Im Epizentrum
Archivmeldung vom 25.03.2020
Bitte beachten Sie, dass die Meldung den Stand der Dinge zum Zeitpunkt ihrer Veröffentlichung am 25.03.2020 wiedergibt. Eventuelle in der Zwischenzeit veränderte Sachverhalte bleiben daher unberücksichtigt.
Freigeschaltet durch André OttDie Aussicht auf ein gut 2 Bill. Dollar schweres Hilfspaket der US-Regierung hat an den Aktienmärkten inmitten der Corona-Pandemie zumindest vorübergehend für Erleichterung gesorgt. Die beispiellosen Maßnahmen, die zum Redaktionsschluss knapp vor der Ziellinie im US-Kongress standen, belaufen sich auf ein Zehntel der Wirtschaftsleistung der größten Volkswirtschaft.
Das reichte zusammen mit den am Montag ausgeweiteten Unterstützungsversprechen der US-Notenbank aus, die maßgeblichen Indizes nach oben zu treiben. Ob die neue Zuversicht auch mit der von Donald Trump verbreiteten Hoffnung zu tun hat, dass die Vereinigten Staaten bald wieder "open for business" sein werden, einfach weil das Land nicht dafür gemacht sei, geschlossen zu haben?
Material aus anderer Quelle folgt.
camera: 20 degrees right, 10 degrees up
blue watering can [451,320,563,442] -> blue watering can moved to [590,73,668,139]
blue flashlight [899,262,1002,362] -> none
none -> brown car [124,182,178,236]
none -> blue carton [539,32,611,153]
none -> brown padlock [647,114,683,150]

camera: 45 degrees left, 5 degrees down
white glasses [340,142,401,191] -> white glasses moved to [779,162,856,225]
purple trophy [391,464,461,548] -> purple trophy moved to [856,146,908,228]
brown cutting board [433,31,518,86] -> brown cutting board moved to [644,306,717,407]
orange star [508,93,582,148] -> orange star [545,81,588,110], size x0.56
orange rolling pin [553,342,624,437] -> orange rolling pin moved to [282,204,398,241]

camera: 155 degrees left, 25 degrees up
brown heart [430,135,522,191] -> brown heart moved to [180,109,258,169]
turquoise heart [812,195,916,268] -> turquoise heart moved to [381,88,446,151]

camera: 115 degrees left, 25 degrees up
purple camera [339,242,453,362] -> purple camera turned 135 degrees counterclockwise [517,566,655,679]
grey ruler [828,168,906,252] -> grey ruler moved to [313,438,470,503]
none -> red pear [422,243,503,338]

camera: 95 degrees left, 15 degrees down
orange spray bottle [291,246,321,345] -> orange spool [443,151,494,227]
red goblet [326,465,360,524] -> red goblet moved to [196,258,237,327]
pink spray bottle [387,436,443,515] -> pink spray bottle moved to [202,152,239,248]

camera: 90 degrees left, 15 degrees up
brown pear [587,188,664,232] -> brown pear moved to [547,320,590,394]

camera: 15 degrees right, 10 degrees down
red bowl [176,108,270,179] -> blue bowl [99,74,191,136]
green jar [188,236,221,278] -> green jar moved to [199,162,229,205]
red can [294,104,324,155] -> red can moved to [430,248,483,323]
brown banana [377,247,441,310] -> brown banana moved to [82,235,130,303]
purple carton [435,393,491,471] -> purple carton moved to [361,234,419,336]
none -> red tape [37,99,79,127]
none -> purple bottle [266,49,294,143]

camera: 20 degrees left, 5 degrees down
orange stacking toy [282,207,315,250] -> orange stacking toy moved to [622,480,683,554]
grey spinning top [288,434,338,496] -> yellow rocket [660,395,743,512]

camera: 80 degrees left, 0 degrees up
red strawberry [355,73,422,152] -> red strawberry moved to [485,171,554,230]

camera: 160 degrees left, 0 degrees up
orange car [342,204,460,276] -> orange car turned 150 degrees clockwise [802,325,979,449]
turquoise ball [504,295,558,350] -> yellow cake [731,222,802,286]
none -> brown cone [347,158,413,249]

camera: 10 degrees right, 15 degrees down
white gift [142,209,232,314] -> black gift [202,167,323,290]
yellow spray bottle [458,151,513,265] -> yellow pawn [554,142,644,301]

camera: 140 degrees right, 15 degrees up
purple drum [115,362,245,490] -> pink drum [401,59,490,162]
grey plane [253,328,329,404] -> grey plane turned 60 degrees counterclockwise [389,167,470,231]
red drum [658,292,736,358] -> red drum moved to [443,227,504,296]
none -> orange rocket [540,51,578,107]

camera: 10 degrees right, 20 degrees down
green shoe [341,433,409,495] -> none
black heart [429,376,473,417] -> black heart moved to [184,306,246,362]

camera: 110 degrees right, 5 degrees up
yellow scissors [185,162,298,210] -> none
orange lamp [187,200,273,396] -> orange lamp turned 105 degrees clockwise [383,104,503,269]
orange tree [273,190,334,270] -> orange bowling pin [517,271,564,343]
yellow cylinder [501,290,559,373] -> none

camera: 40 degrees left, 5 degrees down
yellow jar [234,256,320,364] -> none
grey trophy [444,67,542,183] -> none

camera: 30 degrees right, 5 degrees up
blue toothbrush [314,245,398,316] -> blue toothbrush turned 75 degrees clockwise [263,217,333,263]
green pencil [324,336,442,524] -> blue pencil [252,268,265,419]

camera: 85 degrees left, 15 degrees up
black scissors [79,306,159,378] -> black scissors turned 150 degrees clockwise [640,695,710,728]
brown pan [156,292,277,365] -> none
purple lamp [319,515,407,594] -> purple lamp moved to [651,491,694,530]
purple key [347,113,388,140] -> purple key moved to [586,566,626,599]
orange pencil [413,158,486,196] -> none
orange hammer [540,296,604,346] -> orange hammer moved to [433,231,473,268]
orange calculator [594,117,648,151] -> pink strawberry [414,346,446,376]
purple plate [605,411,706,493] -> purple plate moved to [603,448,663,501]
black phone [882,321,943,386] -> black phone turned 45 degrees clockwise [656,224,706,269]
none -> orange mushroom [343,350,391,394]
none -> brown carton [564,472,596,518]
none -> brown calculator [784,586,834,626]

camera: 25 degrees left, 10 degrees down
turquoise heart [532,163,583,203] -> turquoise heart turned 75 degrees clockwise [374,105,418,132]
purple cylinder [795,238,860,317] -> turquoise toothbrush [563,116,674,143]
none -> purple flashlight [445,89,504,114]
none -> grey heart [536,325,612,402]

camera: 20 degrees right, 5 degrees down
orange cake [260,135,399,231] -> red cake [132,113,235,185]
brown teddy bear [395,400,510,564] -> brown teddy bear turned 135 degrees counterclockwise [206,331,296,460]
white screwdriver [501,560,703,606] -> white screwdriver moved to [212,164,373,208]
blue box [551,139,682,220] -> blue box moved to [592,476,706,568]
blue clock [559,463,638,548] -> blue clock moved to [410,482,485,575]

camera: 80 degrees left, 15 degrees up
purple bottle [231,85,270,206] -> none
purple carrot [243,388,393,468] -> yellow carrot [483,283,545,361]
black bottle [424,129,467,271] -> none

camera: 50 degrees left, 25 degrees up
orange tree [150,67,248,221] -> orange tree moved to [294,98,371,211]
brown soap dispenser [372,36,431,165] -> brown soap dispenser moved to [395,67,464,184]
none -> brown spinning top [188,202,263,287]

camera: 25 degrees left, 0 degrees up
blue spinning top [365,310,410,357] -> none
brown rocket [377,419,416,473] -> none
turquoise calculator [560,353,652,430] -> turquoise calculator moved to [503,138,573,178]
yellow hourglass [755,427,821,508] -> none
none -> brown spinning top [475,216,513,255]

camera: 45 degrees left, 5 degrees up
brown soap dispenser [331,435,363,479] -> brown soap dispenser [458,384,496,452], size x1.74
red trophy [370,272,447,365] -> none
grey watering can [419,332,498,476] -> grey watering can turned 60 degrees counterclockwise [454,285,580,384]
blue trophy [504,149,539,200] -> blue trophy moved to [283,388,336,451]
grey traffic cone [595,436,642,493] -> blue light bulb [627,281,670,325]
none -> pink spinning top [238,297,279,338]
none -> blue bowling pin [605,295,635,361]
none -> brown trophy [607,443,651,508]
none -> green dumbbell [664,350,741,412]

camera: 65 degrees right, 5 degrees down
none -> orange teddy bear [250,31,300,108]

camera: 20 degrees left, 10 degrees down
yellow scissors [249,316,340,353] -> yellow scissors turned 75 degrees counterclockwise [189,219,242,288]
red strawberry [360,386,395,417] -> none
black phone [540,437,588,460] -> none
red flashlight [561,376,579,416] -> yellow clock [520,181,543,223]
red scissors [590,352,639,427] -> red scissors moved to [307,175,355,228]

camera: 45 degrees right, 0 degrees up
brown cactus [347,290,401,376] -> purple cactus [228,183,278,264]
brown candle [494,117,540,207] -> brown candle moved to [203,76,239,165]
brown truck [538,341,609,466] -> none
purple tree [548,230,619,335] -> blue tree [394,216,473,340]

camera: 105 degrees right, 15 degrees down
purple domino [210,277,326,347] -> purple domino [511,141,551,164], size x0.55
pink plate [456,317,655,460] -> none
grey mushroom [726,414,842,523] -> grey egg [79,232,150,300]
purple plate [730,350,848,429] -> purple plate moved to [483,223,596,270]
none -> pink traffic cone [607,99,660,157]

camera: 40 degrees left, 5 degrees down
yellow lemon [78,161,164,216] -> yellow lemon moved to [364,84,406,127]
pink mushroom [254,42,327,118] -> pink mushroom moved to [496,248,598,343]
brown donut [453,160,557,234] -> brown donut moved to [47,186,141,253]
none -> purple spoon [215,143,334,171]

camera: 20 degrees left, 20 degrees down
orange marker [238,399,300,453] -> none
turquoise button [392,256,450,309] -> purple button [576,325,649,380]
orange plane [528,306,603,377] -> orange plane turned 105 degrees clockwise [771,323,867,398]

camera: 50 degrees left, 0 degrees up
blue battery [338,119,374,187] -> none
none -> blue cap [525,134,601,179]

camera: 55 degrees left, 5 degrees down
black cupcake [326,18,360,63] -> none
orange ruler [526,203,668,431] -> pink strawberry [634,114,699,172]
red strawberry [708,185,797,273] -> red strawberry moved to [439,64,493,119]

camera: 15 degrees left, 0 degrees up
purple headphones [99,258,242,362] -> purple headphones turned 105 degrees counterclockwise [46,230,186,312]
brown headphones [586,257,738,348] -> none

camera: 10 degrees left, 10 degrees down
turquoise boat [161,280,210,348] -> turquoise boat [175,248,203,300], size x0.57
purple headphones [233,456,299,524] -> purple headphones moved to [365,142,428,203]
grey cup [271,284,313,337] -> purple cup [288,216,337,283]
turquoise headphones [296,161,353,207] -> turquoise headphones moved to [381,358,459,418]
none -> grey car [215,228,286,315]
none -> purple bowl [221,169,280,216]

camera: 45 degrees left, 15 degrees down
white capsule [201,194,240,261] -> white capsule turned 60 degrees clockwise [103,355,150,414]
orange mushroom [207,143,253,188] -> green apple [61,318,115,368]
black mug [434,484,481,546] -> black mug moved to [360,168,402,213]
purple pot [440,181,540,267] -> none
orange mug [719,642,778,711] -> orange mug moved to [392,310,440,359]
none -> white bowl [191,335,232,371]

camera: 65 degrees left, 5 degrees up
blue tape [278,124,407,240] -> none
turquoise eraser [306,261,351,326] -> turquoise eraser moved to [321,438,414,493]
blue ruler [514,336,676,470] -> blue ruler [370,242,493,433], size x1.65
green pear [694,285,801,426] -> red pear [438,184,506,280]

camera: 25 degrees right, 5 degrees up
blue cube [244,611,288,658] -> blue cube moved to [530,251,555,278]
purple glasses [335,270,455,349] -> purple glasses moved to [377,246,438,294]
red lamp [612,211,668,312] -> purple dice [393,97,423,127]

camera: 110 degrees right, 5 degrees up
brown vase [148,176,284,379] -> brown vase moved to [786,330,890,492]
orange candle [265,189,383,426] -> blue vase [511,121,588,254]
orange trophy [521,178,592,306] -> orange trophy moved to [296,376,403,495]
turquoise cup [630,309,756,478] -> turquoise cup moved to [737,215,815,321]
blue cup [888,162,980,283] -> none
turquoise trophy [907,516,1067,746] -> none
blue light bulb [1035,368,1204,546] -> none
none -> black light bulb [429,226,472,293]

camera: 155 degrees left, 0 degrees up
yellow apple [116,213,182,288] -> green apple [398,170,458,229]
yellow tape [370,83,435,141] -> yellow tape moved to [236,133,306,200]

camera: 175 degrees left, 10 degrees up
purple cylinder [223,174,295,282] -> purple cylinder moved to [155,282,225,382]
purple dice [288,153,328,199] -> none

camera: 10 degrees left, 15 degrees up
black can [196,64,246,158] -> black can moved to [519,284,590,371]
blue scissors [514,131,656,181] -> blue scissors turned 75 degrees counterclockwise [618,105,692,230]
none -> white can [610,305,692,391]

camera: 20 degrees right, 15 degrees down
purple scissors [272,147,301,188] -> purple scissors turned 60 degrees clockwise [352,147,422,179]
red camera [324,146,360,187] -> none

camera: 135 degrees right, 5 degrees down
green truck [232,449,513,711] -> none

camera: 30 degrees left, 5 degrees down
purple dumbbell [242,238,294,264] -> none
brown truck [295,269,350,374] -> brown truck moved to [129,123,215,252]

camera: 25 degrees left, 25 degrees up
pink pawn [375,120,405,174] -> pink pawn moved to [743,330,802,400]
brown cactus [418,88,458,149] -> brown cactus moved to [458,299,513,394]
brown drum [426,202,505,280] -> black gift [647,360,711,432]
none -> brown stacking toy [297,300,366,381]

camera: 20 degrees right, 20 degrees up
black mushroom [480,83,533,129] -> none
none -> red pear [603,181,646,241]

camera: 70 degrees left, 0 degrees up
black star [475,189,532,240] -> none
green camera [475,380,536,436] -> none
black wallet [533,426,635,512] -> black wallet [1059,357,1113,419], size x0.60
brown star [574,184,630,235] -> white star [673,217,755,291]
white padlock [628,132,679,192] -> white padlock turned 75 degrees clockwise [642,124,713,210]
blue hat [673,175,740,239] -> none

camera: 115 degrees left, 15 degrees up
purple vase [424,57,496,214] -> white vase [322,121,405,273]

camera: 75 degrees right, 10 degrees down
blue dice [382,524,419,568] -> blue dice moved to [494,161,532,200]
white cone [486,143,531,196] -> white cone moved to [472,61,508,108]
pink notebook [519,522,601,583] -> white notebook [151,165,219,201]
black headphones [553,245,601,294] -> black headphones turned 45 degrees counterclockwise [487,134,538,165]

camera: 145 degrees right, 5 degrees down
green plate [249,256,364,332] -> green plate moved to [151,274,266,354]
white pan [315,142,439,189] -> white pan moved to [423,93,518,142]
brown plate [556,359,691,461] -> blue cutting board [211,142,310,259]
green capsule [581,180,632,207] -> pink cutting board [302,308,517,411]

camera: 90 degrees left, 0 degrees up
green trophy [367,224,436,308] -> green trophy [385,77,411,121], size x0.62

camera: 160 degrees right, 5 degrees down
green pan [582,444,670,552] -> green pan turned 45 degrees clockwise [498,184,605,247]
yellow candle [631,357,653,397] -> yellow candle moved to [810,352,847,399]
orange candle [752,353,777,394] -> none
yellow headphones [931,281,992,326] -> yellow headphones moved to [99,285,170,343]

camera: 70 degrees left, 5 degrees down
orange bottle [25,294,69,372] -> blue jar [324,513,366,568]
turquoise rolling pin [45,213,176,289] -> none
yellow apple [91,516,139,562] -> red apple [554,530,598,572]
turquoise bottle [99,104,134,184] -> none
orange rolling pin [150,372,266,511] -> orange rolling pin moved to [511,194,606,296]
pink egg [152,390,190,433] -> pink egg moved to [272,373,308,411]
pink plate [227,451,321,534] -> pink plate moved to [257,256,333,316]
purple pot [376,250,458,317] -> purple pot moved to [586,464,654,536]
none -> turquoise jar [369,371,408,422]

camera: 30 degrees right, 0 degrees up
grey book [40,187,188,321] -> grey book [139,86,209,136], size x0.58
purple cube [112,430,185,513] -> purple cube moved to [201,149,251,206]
Geht es nach dem US-Präsidenten, sollen Menschen in den Regionen, die wenig von der Corona-Pandemie betroffen sind, schon bald zurück zur Arbeit gehen. Bereits in wenigen Wochen rechnet Trump mit einer Rückkehr zu normalen Verhältnissen, wie er bei einer Pressekonferenz zur Pandemie im Weißen Haus erklärte. Die USA würden sich schneller als von den meisten Beobachtern erwartet von der Krise erholen und stärker als je zuvor daraus hervorgehen, orakelte der US-Präsident.
Sosehr man sich in diesem Fall wünscht, dass Trump richtigliegt, so berechtigt sind die Zweifel. Derzeit sieht es danach aus, als zöge das Epizentrum der Pandemie von Europa in die USA weiter. Das befürchtet auch die Weltgesundheitsbehörde WHO mit Verweis auf die Entwicklung der Neuinfektionen. Zuletzt stieg ihre Zahl nirgendwo stärker als in den USA. Legt man die Trends der verschiedenen Länder nebeneinander, haben die USA just an dem Tag, an dem Trump eine Normalisierung in Aussicht stellte, die Zahl der Infektionen in China zum vergleichbaren Zeitpunkt während der Pandemie überschritten. Bei der Interpretation dieser Zahlen ist Vorsicht geboten - das Ende einer Krise sieht aber anders aus.
Der US-Präsident hat Recht, wenn er in Erinnerung ruft, dass nicht nur eine Pandemie, sondern auch eine tiefgreifende Wirtschaftskrise fatale Auswirkungen auf viele Biografien hat. Auch in Europa wird man in den nächsten Wochen und Monaten deshalb nicht darum herumkommen, die gesundheitlichen Folgen der Pandemie und die wirtschaftlichen Auswirkungen ihrer Bekämpfung abzuwägen. Doch wer während der Pandemie zu früh Entwarnung gibt, der riskiert, sowohl die gesundheitlichen als auch die wirtschaftlichen Kosten zu erhöhen.